Keratinoses transgenic cell line [442D]

Details on the study design:

PREPARATION OF TEST SOLUTIONS
- Preparation of the test chemical stock solution: The test item was dissolved in DMSO at 10 mg/mL
(clear colourless solution).
- Preparation of the test chemical serial dilutions: 11 spike solutions in DMSO were prepared from the stock solution (2-fold dilution series). The stock and spike solutions were diluted 25-fold with exp osure medium. These solutions were diluted 4-fold with exposure medium in the assay resulting in final test concentrations of 0.049, 0.098, 0.20, 0.39, 0.78, 1.6, 3.1, 6.3, 13, 25, 50, and 100 μg/mL (final concentration DMSO of 1%).
- Preparation of the positive controls: For the positive control ethylene dimethacrylte glycol (EDMG) a 2-fold dilution series was prepared in DMSO ranging from 0.78 to 25 mM. The final concentrations of EDMG in the culture medium was 7.8 to 250 μM (1% final DMSO concentration).
- Preparation of the solvent, vehicle and negative controls: The vehicle control was 1% DMSO in exposure medium.
- Stable dispersion obtained: All formulations formed a clear solution. No precipitation was observed at the start and end of the incubation period in the 96-well plates.

DOSE RANGE FINDING ASSAY:
- Highest concentration used: The highest test concentration was considered to be the limit of solubility.
- Solubility in solvents: The test item was suspended in DMSO to a final concentration of 40 mg/mL (homogeneous translucent suspension). The stock solution was treated with ultrasonic waves to obtain a homogeneous suspension. The 100-fold dilution in DMEM glutamax of 40 and 20 mg/mL showed moderate precipitate and were therefore not suitable to test. The 100-fold dilution of the 10 mg/mL DMSO stock showed slight precipitation. This concentration was selected as highest concentration for the main assay (limit of solubility). At concentration of 40 mg/mL the test item formed a suspension in dimethyl sulfoxide whereas at 20 mg/mL and lower it was fully soluble.
- Solubility in incubation medium: not tested
- Cytotoxicity assessment performed: For the KeratinoSensTM cell viability assay, medium was replaced after the 48 hour exposure time with fresh DMEM Glutamax containing MTT (3-(4,5-Dimethylthiazol-2-yl)-2,5-diphenyltetrazolium bromide, Thiazolyl blue tetrazolium bromide; CAS No. 298-93-1; Sigma, Zwijndrecht, The Netherlands) and cells were incubated for 3 - 4 h at 37 ± 1.0 °C in the presence of 5% CO2. The MTT medium was then removed and cells were lysed overnight by adding 10% SDS solution (Sigma, Zwijndrecht, The Netherlands) to each well. After shaking, the absorption was measured at 570 nm with the TECAN Infinite® M200 Pro Plate Reader.
- Final concentration range selected on basis of: solubility test (highest dose based on limit of solubility).

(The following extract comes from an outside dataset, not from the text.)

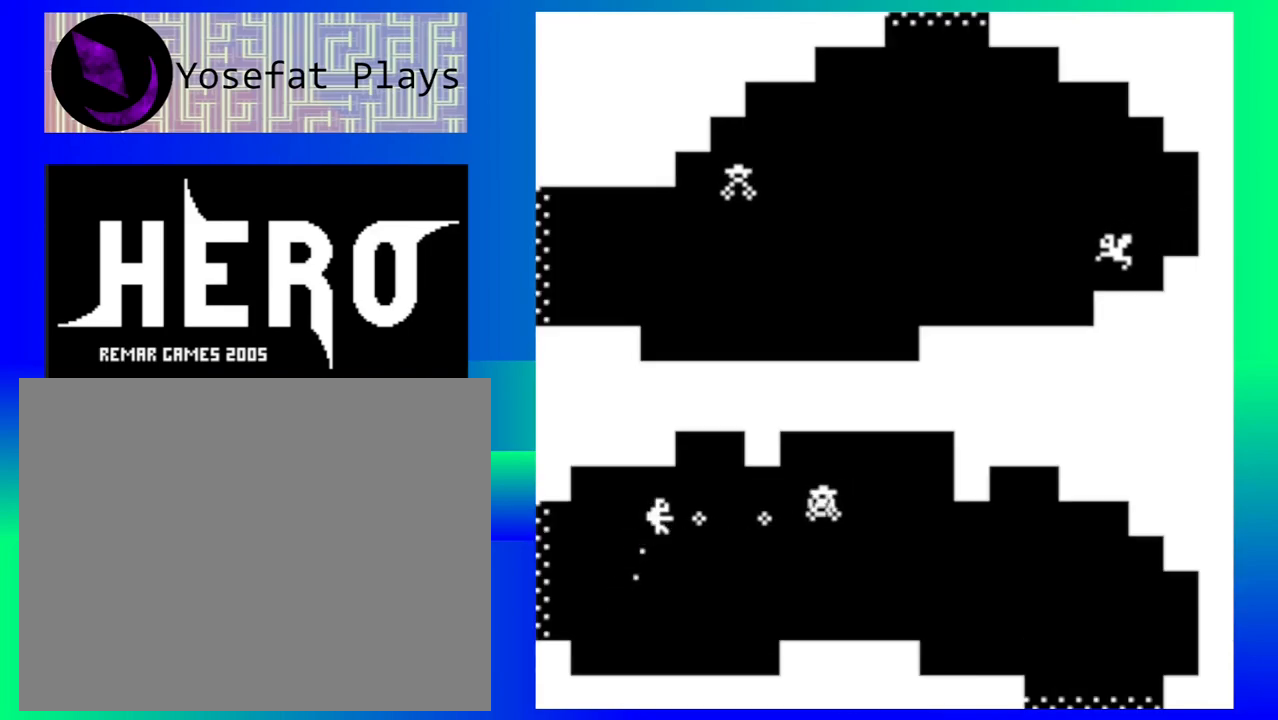
{"buttons": [], "events": [[100, "B", "down"], [183, "B", "up"], [250, "B", "down"], [317, "B", "up"]]}
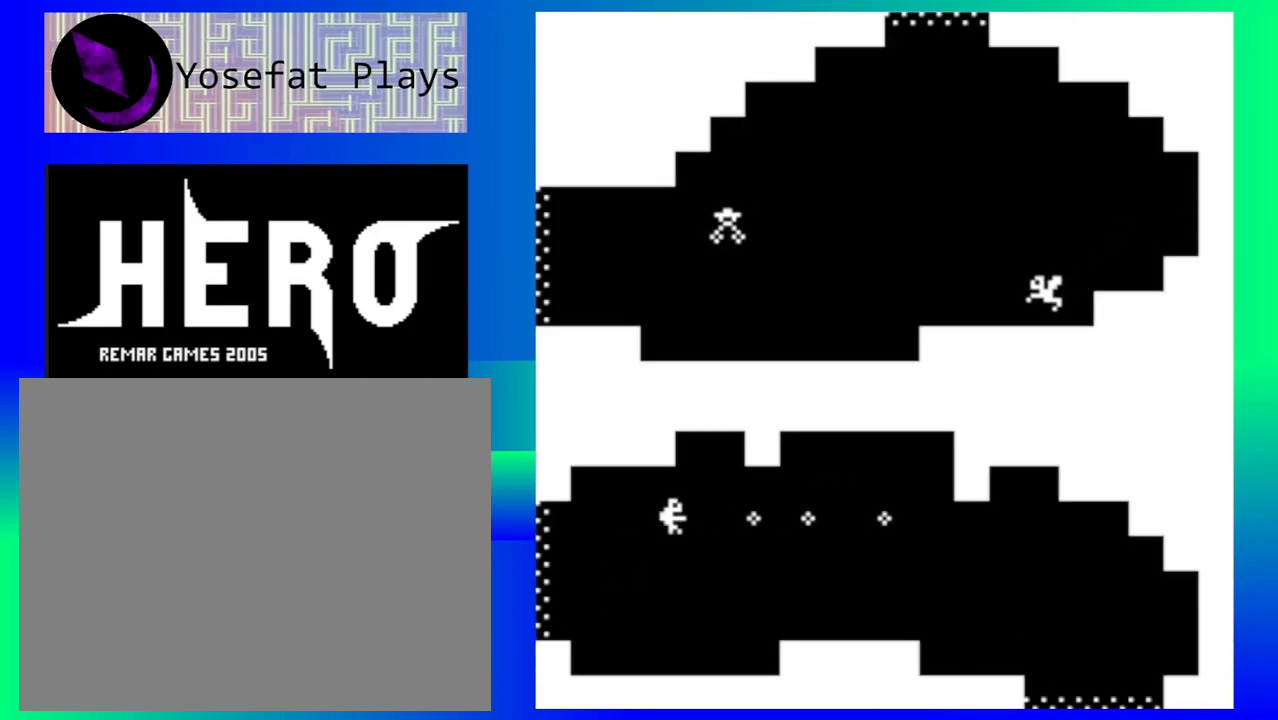
{"buttons": [], "events": []}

APPLICATION OF THE TEST CHEMICAL AND CONTROL SUBSTANCES:
- Number of replicates: 3 (vehicle control: 18 wells/plate)
- Number of repetitions: 2 experiments were performed
- Test chemical concentrations: 0.049, 0.098, 0.20, 0.39, 0.78, 1.6, 3.1, 6.3, 13, 25, 50, and 100 μg/mL
- Application procedure: The medium was removed and replaced with fresh exposure medium
containing the test item, vehicle or positive control. Three wells per plate were left empty to assess background values. The plates were covered with foil and incubated at 37.0 ± 1.0 °C in the presence of 5% CO2.
- Exposure time: 48 h
- Study evaluation and decision criteria used:
In compliance with the OECD Guideline TG 442D. In Vitro Skin Sensitisation: ARE-Nrf2 Luciferase Test Method. (Adopted June, 2018), a KeratinoSensTM prediction is considered positive if the following 4 conditions are all met in 2 of 2 or in the same 2 of 3 repetitions, otherwise the KeratinoSensTM prediction is considered negative:
1. The Imax is equal or higher than (≥) 1.5-fold and statistically significantly different as compared to the vehicle (negative) control (as determined by a two-tailed, unpaired Student’s t-test).
2. The cellular viability is higher than (>) 70% at the lowest concentration with induction of luciferase activity ≥ 1.5-fold (i.e. at the EC1.5 determining concentration).
3. The EC1.5 value is less than (<) 1000 μM (or < 200 μg/mL for test chemicals with no defined MW).
4. There is an apparent overall dose-response for luciferase induction.
Negative results obtained with concentrations < 1000 μM or 200 μg/mL and which do not
reach cytotoxicity (< 70% viability) at the maximal tested concentration should be considered
as inconclusive.
- Description on study acceptance criteria:
The KeratinoSensTM test is considered acceptable if it meets the following criteria:
a) The luciferase activity induction obtained with the positive control, ethylene dimethacrylate glycol, should be statistically significant equal or above the threshold of 1.5 in at least one of the tested concentrations (from 7.8 to 250 μM).
b) The EC1.5 of the positive control should be within two standard deviations of the historical mean. Moreover, the induction for ethylene dimethacrylate glycol at 250 μM should be higher than 2-fold. If the latter criterion is not fulfilled, the dose response of ethylene dimethacrylate glycol should be carefully checked, and tests may be accepted only if there is a clear dose-response with increasing luciferase activity induction at increasing concentrations for the positive control.
c) Finally, the average coefficient of variation of the luminescence reading for the vehicle (negative) control DMSO should be below 20% in each repetition which consists of 18 wells tested. If the variability is higher, results should be discarded. If the variability is higher, a maximum of three of the eighteen wells may be excluded based on the Dixon’s Q-test. If the variability is still higher, the results should be discarded.

SEEDING AND INCUBATION:
One day prior to testing cells were harvested, and seeded at a density of 10000 cells / well in basic medium in conventional 96-well plates. One plate was used for the luciferase activity measurements, and one parallel replicate was used for the MTT cell viability assay. The cells were incubated overnight in the incubator.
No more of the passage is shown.